Published on 18 March 2010 by in Networks


As Ethernet technologies have evolved and increased in bandwidth, the generally low cost solution has eclipsed higher cost network technologies. Many enterprises are implementing converged networks that utilize common cabling and switching technologies to replace the diverse solutions previously used. For example, many companies operate voice over Internet protocol (VoIP) phones in place of traditionally cabled telephony equipment.

Operating converged networks presents unique technological challenges. Emergency services, like 911, depend upon location information that is provided by the public switched telephone network (PSTN).
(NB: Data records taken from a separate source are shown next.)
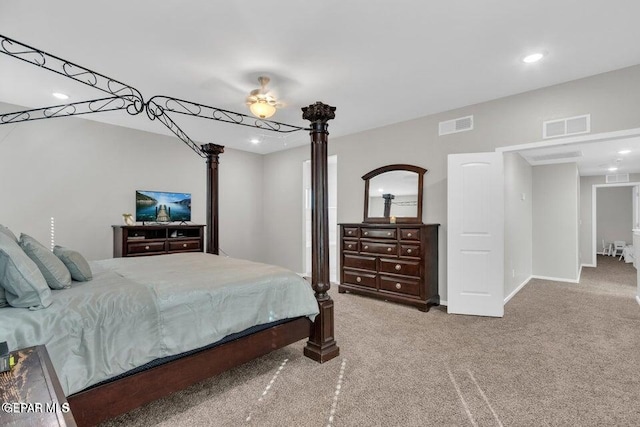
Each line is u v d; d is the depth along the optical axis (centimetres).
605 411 190
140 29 232
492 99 374
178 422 182
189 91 344
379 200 475
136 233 459
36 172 399
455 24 229
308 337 267
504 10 213
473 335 311
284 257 632
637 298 442
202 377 201
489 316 370
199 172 564
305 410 192
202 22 224
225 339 216
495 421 182
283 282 247
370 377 231
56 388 94
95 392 159
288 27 231
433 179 426
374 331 322
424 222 434
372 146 491
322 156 272
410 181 445
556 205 609
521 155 541
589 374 234
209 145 408
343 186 530
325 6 207
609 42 252
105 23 224
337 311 388
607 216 1019
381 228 431
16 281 150
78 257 212
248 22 224
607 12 215
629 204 989
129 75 306
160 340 181
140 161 491
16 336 140
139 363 171
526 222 586
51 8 207
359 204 507
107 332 164
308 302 254
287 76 310
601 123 307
Voice over Internet protocol (VoIP) telephone technology enables convergence of data and voice networks, but jeopardizes the location capabilities formerly provided by the PSTN. (Jeong, Lee, & Kang, 2009) Network convergence “transfers several security risks which are present in the IP networks to the telephone network;” imagine denial of service attacks against a VoIP 911 call center. (Fuchs, Aschenbruck, Leder, & Martini, 2008)

As enterprises realize the benefits of initial converged network implementations, new classes and categories of services are being considered for converged networks, especially for multimedia delivery. As Moyer and Umar described in their 2001 article, “The converged network is a key player in e-business and the next-generation applications currently being developed for the growing digital economy.“ (Moyer & Umar, 2001) The author proposes to conduct a review of the research literature concerning the risks and benefits of converged networks in order to better understand this important technological trend.
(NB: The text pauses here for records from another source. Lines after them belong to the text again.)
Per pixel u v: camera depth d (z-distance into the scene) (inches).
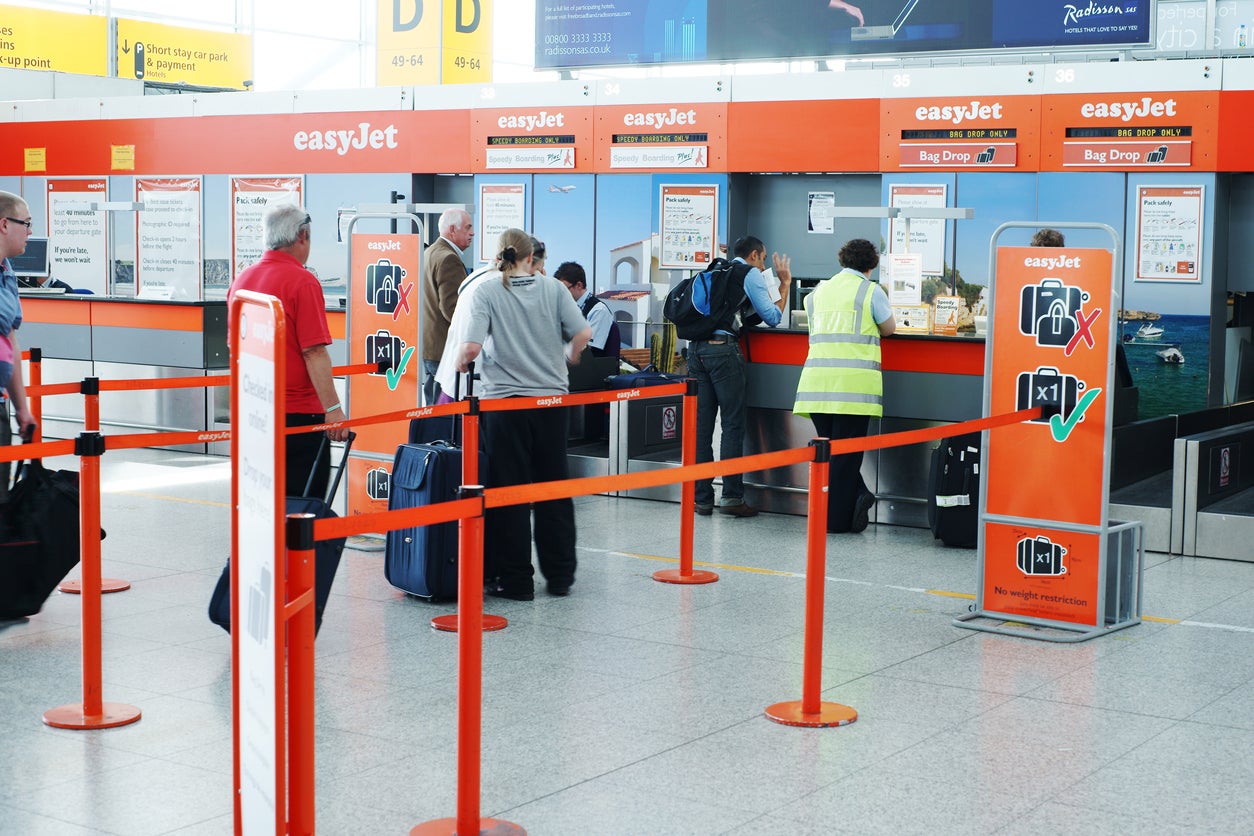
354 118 472.4
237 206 501.4
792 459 176.2
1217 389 370.0
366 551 285.0
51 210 548.4
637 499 360.8
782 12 450.0
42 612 232.4
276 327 102.3
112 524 309.7
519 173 444.8
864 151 387.9
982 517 232.4
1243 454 319.9
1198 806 150.5
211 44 866.8
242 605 115.1
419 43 781.9
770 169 400.8
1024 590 231.0
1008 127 369.1
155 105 518.9
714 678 198.8
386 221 467.8
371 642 215.8
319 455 228.4
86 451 173.9
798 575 270.2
Understanding Network Convergence

Business Overview

The fundamental change presented by network convergence is to deliver all media via Internet protocol (IP). As Davis described in his 2004 article, “The days when audio, video, and data traveled on separate networks (PSTN, ISDN, Ethernet) to separate devices (phones, room videoconferencing systems, computers) are fast drawing to a close.” (Davis, 2004) Palmieri and Fiore describe the benefits of network convergence specific to telephony, “Voice over Internet Protocol (VoIP) is the future for voice communication and, by using a unique IP infrastructure as the common transport platform, it brings invaluable benefits such as deployment cost reduction, ease of management, ubiquitous coverage and convergence of data and voice together.” (Palmieri & Fiore, 2009) Burger et al explain the factors driving businesses to develop feature-rich applications in the proceedings article, “A telecommunications web services platform for third party network access and SOA-based service delivery,” from 2007

Operator wire line revenues are declining, as are average revenue per mobile subscriber. Network operators need to replace this lost revenue with new applications to acquire new subscribers and keep existing subscribers. Operators need to provide access to their network services in a secure manner to enable content providers to create compelling applications. This drives additional traffic and revenues through the network thereby offsetting depreciating voice-only revenue streams. (Burger, et al., 2007)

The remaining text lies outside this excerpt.